Edit: made a superfluous multiplication, answer revised slightly
As user1362215 points out, your function should be contained in the rectangle. You get closer to the solution if you increase n. Here is a vectorised solution. Results are in the range.
# Hit and miss
f <- function(x) x ^ (-0.5)
n <- 1000000
a <- 0.01
b <- 1
#ceiling(max(f((seq(0.01,1,by=0.001)))))
#[1] 10
set.seed(5)
x <- runif(n,a,b)
y <- 10*runif(n,0,1)
R <- sum(y < f(x))/n
(b-a)*10*R
#[1] 1.805701
# Repeat a few times to look at the distribution
set.seed(5)
n <- 100000
r <- replicate(1000,sum(10*runif(n,0,1) < f(runif(n,a,b)))/n *(b-a)*10)
hist(r)
summary(r)
# Min. 1st Qu. Median Mean 3rd Qu. Max.
# 1.755 1.792 1.800 1.800 1.809 1.845
# Sample mean method for comparison
set.seed(5)
r <- replicate(1000, mean(f(runif(n, a,b)))*(b-a))
hist(r)
summary(r)
# Min. 1st Qu. Median Mean 3rd Qu. Max.
# 1.788 1.798 1.800 1.800 1.803 1.813
Re your edit: I am assuming the x*2 + y^2, [-1,1] you are referring to a circle rather than a function f(z). So really to estimate area of unit circle/Pi by simulation.
f2 <- function(x) sqrt(1-x^2)
s <- seq(-1 , 1 ,by=0.001)
plot(s,f2(s))
# Get the max value of function within the range
c <- ceiling(max(f2(s)))
# [1] 1
n <- 1000000
a <- -1
b <- 1
set.seed(5)
x <- runif(n,a,b)
y <- c*runif(n,0,1)
R <- sum(y < f2(x))/n
(b-a)*c*R
#[1] 1.57063 # multiply it by 2 to get full area
pi/2
#[1] 1.570796
A Monte Carlo alternative to acceptance/rejection is to uniformly generate x values, average the resulting y = f(x) values to estimate the average height, and multiply that by the interval length to get the estimated area.
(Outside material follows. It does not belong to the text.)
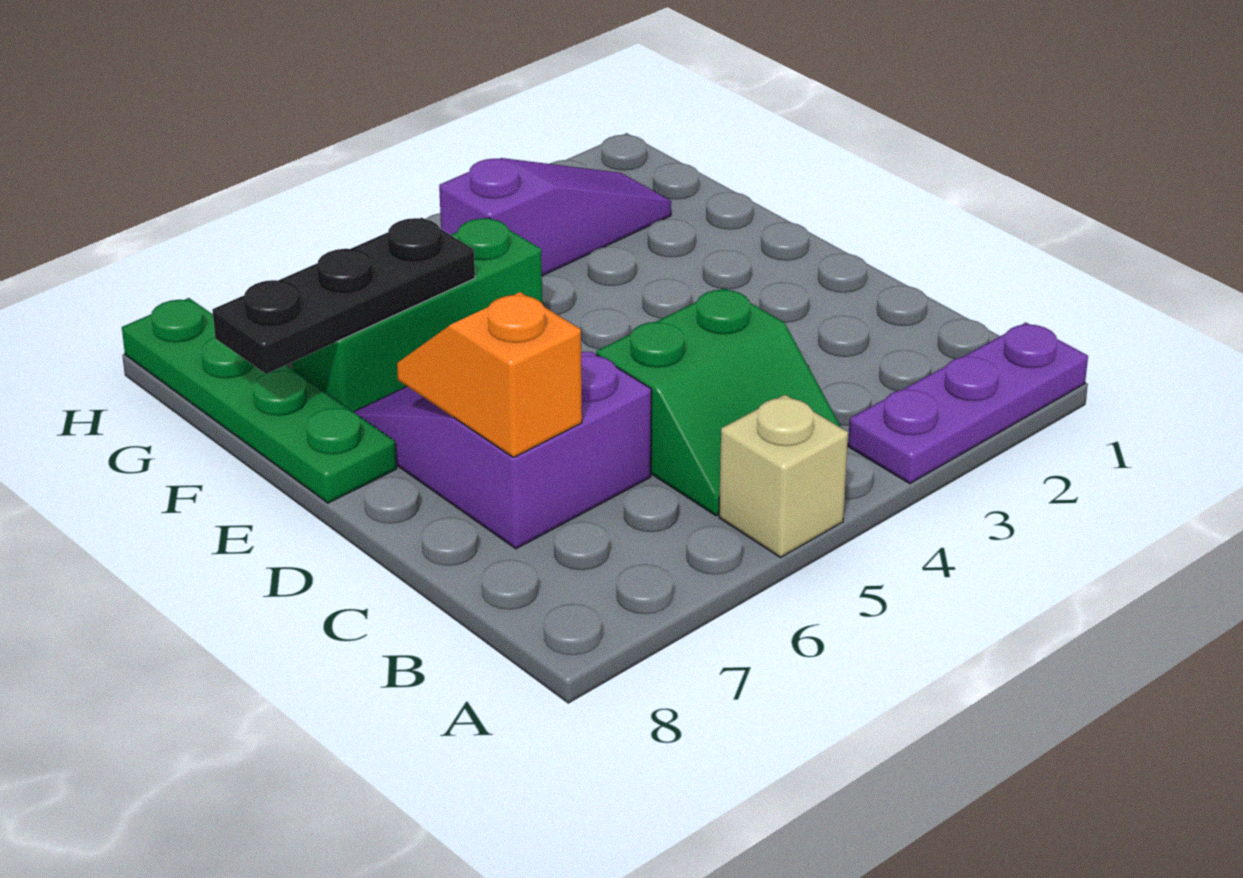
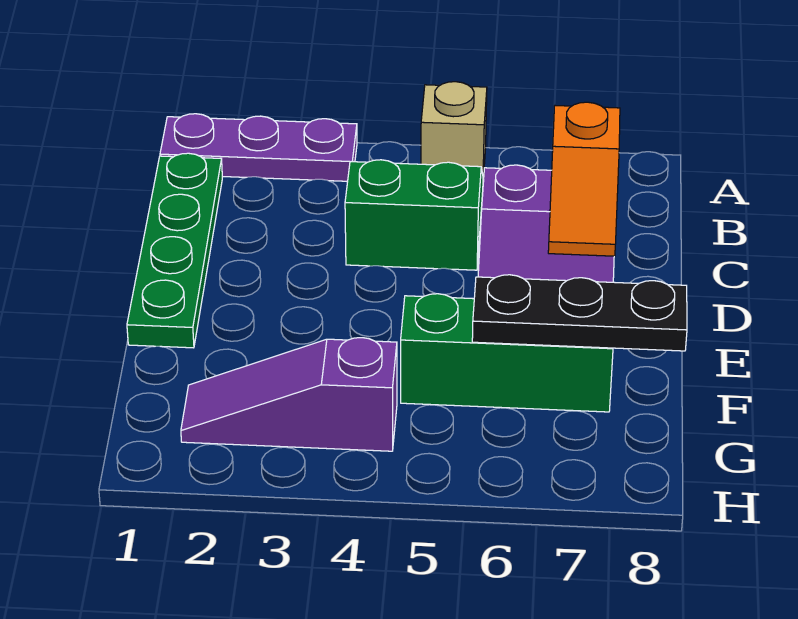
green 1x4 plate [122,298,397,503] -> green 1x4 plate moved to [127,153,222,348]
I don't know R well enough, so here it is in Ruby to illustrate the algorithm:
def f(x)
x ** -0.5
end
sum = 0.0
10000.times { sum += f(0.01 + 0.99 * rand) }
print (1.0 - 0.01) * (sum / 10000)
I'm getting results in the range 1.8 +/- 0.02
You can also improve the precision of your estimator by using antithetic random variates - for each x you generate, also use the symmetric x value mirrored about the median of the x's.
Using #user20650's code for guidance for how to do this in R, you can estimate Pi / 2 as follows:
f <- function(x) sqrt(1-x^2)
n <- 100000
a <- -1
b <- 1
range <- b-a
set.seed(5)
r <- replicate(1000, mean(f(runif(n,a,b))) * range)
hist(r)
summary(r)
# Min. 1st Qu. Median Mean 3rd Qu. Max.
# 1.566 1.570 1.571 1.571 1.572 1.575
No bounding function is needed for this approach, and generally it yields greater precision than the acceptance/rejection approach.